* **Work to be completed**: Restate all the data word for word and omit the pictures.

* **The data**:
== Segment start ==

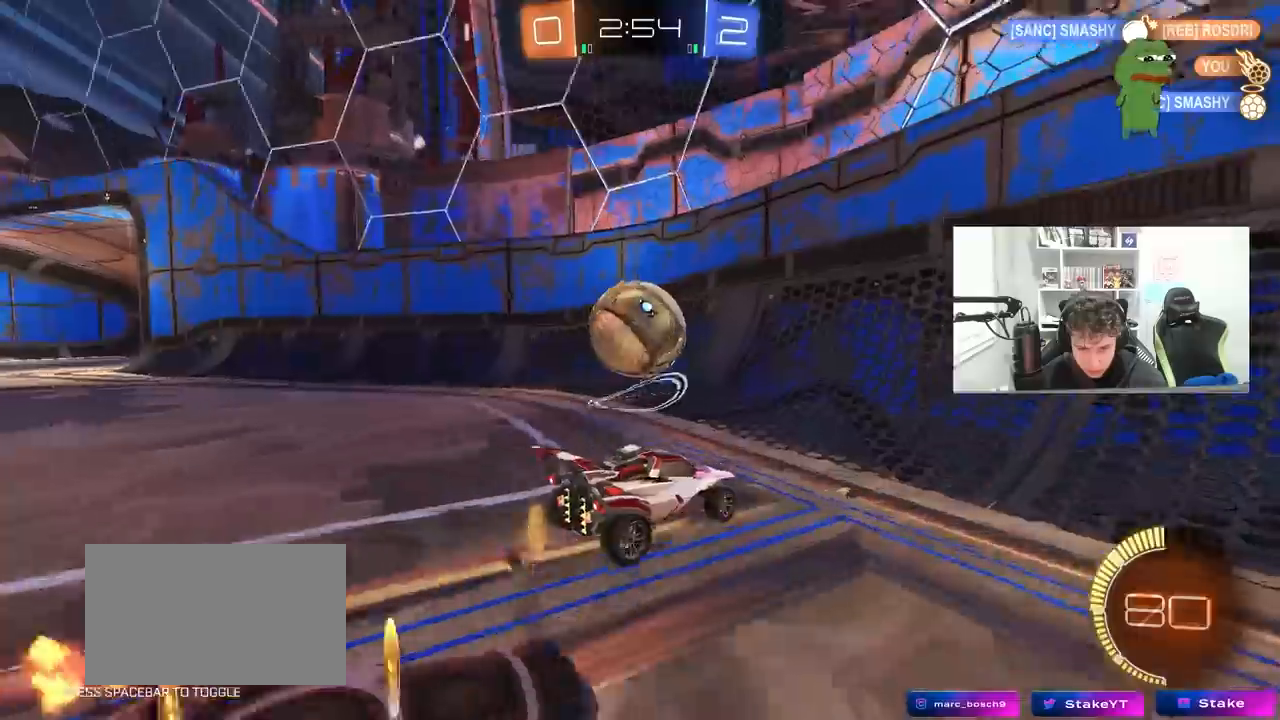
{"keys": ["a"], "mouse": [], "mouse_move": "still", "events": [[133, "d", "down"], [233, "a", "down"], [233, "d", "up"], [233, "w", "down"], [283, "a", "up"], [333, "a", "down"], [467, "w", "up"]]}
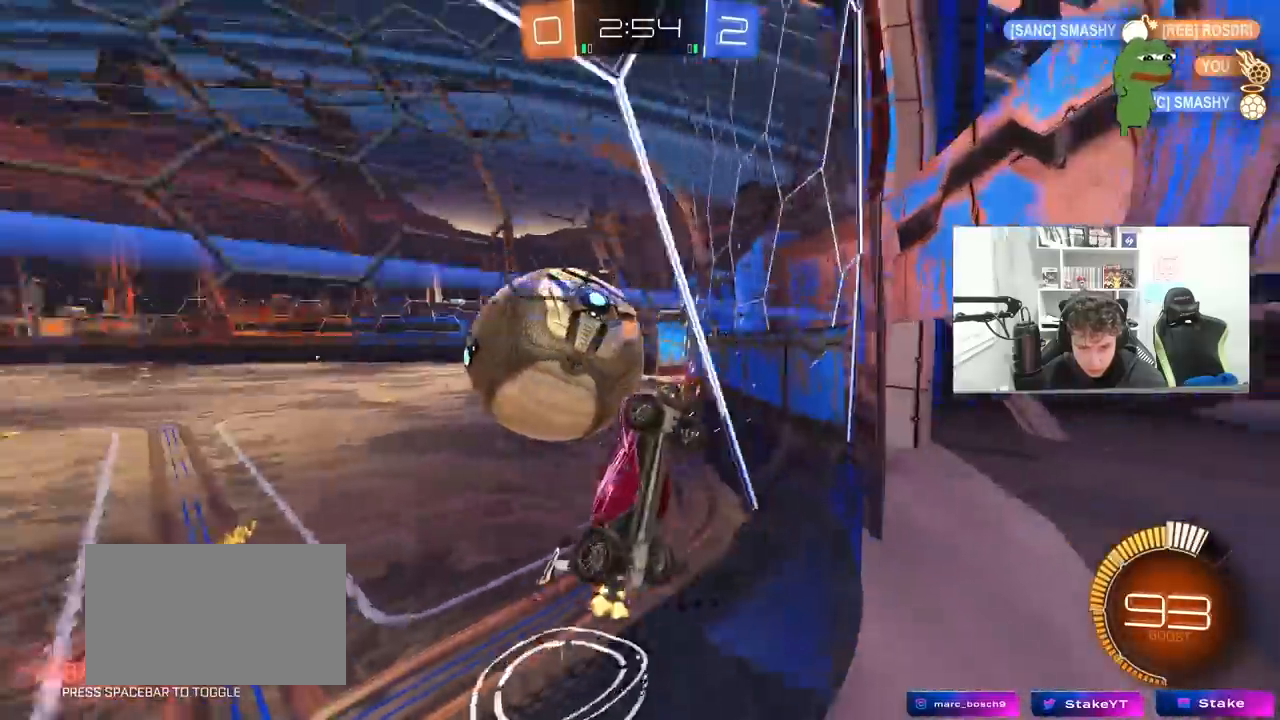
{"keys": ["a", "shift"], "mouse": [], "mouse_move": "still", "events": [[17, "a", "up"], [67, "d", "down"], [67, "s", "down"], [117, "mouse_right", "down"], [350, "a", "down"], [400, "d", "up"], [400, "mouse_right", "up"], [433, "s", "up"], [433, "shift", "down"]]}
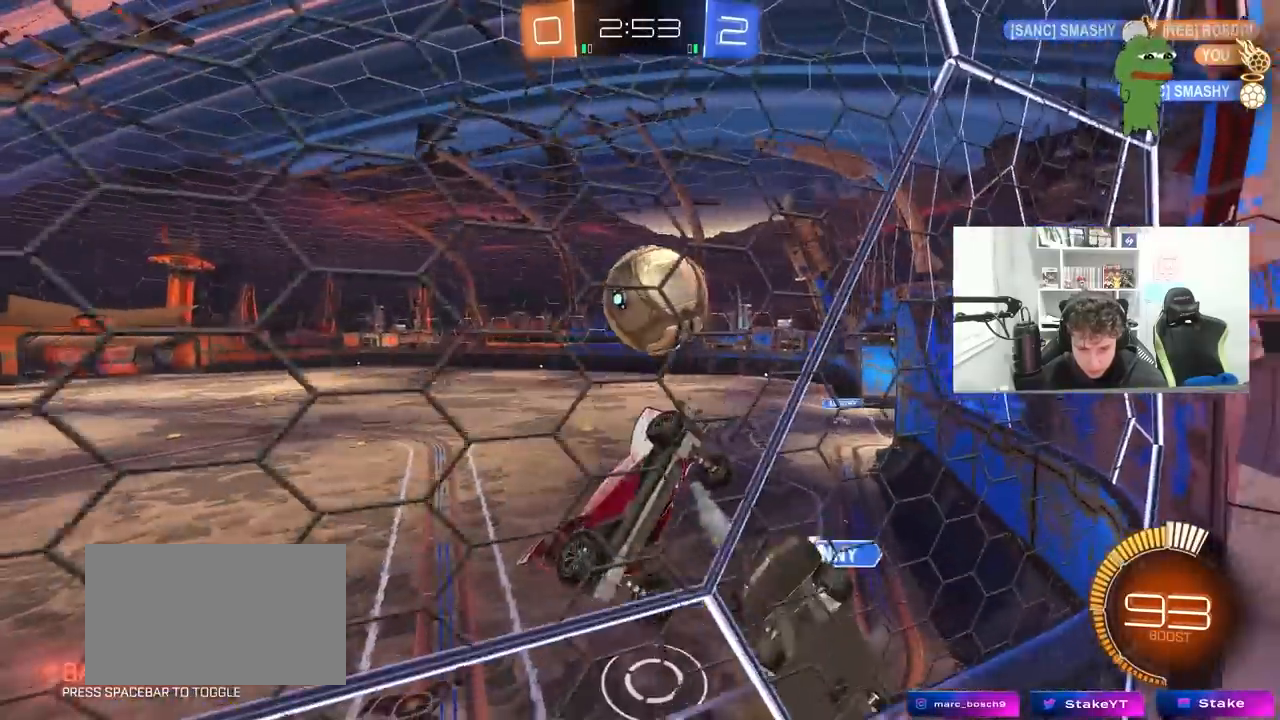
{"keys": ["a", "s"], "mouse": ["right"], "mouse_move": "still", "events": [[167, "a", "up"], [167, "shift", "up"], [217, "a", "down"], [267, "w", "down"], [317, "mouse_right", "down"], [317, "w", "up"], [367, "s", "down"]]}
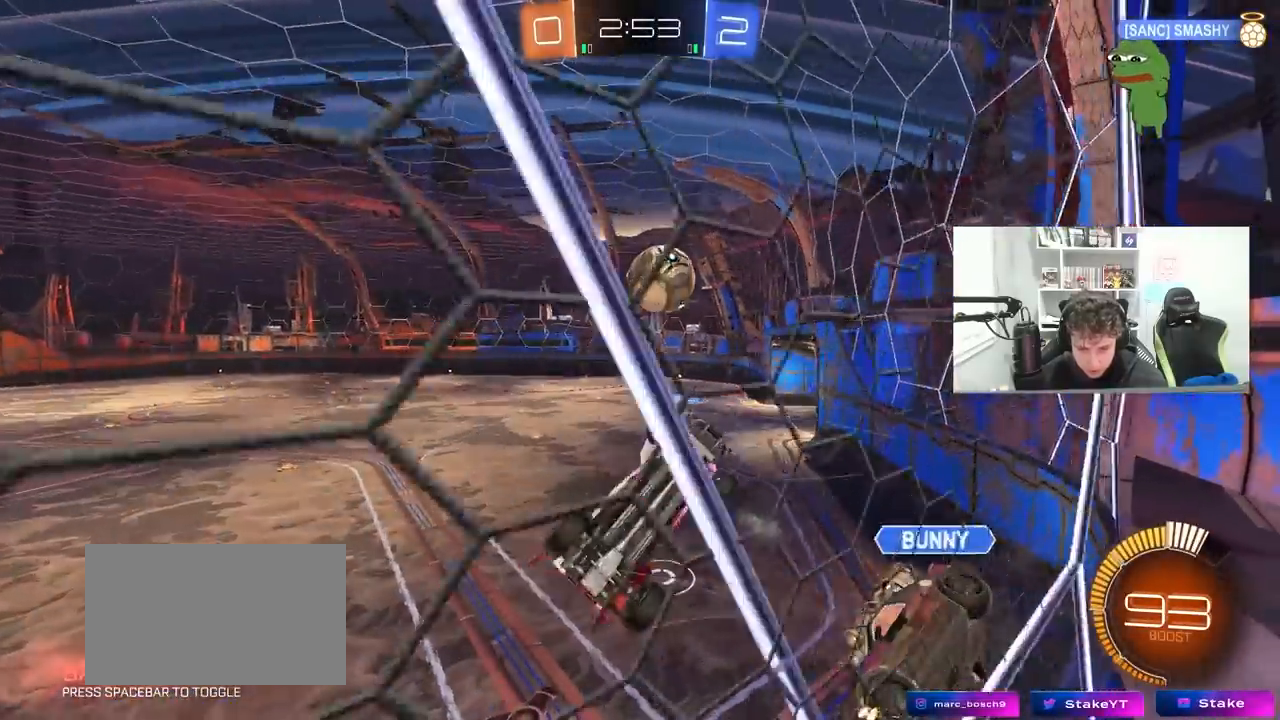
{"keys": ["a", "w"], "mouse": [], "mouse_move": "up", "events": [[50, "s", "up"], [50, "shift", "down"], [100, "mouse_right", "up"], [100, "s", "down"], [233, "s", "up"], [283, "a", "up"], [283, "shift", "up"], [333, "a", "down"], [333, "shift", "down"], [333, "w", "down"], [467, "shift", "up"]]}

== Segment end ==

* **Problem solution**:
{"keys": ["a"], "mouse": [], "mouse_move": "still", "events": [[133, "d", "down"], [233, "a", "down"], [233, "d", "up"], [233, "w", "down"], [283, "a", "up"], [333, "a", "down"], [467, "w", "up"]]}
{"keys": ["a", "shift"], "mouse": [], "mouse_move": "still", "events": [[17, "a", "up"], [67, "d", "down"], [67, "s", "down"], [117, "mouse_right", "down"], [350, "a", "down"], [400, "d", "up"], [400, "mouse_right", "up"], [433, "s", "up"], [433, "shift", "down"]]}
{"keys": ["a", "s"], "mouse": ["right"], "mouse_move": "still", "events": [[167, "a", "up"], [167, "shift", "up"], [217, "a", "down"], [267, "w", "down"], [317, "mouse_right", "down"], [317, "w", "up"], [367, "s", "down"]]}
{"keys": ["a", "w"], "mouse": [], "mouse_move": "up", "events": [[50, "s", "up"], [50, "shift", "down"], [100, "mouse_right", "up"], [100, "s", "down"], [233, "s", "up"], [283, "a", "up"], [283, "shift", "up"], [333, "a", "down"], [333, "shift", "down"], [333, "w", "down"], [467, "shift", "up"]]}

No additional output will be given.